* [Werkopdracht a]:
Toon elke regel uit de gegevens waarin de tekenreeks "women" voorkomt, en neem die regels woordelijk over. Hoofdletters en kleine letters tellen mee.

* [Gegeven tekst]:
Taal is natuurlijk in zekere mate persoonlijk, maar 'wou' wordt meestal beschouwd als minder deftig of formeel dan 'wilde'.
Off-topic: nivo en buro zijn niet standaard en zullen dat zeker ooit nooit worden. Ik geloof zelfs (zonder bewijs) dat zulke vormen op hun retour zijn.

Met alle respect, is Nederlands je moedertaal zoals je profiel aangeeft?


----------



## jacquesvd

Grytolle said:


> wou/wilde afmaken
> 
> "wilde" wordt helaas voor correcter gehouden, "wouden" ipv "wilden" nog helaser voor incorrect


 
In het meervoud geldt 'wouden' inderdaad als niet correct en ik hoor of lees het ook quasi nooit. In het enkelvoud gelden 'wou' en 'wilde' beiden als absoluut correct en dat het ene frequenter gebruikt wordt dan het andere zegt niets over de juistheid.

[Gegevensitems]

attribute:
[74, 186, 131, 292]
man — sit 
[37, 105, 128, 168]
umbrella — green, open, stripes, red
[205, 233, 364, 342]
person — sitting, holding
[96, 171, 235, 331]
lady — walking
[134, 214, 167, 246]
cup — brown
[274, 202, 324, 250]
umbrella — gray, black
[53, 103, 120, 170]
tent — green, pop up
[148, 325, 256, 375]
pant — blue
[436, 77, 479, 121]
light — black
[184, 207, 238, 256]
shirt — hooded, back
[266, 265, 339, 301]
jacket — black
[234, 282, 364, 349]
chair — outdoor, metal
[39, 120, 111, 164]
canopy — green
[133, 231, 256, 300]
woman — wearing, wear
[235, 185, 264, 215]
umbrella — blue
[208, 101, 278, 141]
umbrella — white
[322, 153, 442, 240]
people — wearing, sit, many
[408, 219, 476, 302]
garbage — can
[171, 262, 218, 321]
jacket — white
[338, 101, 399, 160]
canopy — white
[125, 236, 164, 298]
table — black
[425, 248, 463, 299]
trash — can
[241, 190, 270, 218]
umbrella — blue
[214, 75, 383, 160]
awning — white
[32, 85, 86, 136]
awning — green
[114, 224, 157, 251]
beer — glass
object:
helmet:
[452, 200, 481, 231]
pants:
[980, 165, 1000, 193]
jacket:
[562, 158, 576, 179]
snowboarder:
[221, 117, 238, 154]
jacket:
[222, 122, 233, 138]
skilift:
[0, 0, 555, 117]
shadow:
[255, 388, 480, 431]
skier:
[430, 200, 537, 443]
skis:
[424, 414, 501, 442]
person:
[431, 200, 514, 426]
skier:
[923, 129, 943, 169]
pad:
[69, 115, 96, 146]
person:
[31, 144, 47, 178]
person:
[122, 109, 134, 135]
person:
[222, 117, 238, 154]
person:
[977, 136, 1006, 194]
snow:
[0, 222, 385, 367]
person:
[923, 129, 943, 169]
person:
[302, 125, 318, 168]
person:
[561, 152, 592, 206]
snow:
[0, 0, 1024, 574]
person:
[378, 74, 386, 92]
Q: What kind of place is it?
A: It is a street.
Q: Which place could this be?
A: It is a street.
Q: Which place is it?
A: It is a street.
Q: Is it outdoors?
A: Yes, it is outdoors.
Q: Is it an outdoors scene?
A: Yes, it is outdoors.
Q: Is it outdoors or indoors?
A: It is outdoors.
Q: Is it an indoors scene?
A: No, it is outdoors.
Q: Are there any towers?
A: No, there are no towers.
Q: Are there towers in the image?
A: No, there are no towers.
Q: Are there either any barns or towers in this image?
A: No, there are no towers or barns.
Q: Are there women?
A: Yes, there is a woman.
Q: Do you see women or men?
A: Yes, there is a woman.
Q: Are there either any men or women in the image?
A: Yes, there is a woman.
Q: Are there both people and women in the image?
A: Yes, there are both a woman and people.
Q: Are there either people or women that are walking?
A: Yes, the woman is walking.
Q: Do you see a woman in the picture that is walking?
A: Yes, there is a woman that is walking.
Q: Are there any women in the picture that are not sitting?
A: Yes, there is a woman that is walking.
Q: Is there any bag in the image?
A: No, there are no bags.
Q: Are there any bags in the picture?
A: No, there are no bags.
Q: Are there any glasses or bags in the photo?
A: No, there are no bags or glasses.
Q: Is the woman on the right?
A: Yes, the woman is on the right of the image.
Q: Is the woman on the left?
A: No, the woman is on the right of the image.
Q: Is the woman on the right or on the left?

* [Werkopdracht b]:
Ga verder met de forumdiscussie over 'wou' en 'wilde' vanaf het punt waar die ophoudt.

* [Antwoord a]:
Q: Are there women?
Q: Do you see women or men?
Q: Are there either any men or women in the image?
Q: Are there both people and women in the image?
Q: Are there either people or women that are walking?
Q: Are there any women in the picture that are not sitting?

* [Antwoord b]:
In de irrealis is 'wou' trouwens veel meer gebruikt dan 'wilde' en komt het eigenlijk overeen met 'zou willen' dat in een aantal gevallen (maar niet altijd) zelfs omslachtiger en minder stijlvol klinkt. Zie bv. Godfried Bomans "ik wou dat ik twee hondjes was, dan kon ik met mezelf spelen'. In deze zin kun je 'wou' eigenlijk niet vervangen door 'wilde', hoogstens door 'zou willen' maar dan loopt de zin helemaal niet zo lekker. Zie ook 'ik wou dat ik het kon' dat gelijk staat met 'ik zou willen dat ik het kon' en niet hetzelfde is als 'ik wilde dat ik het kon'


----------



## nasinas

Grytolle said:


> "wilde afmaken" is ook enigszins beter schrijftaal dan "af wilde maken"


 
Volgens mij is dat niet zo en kan het allebei.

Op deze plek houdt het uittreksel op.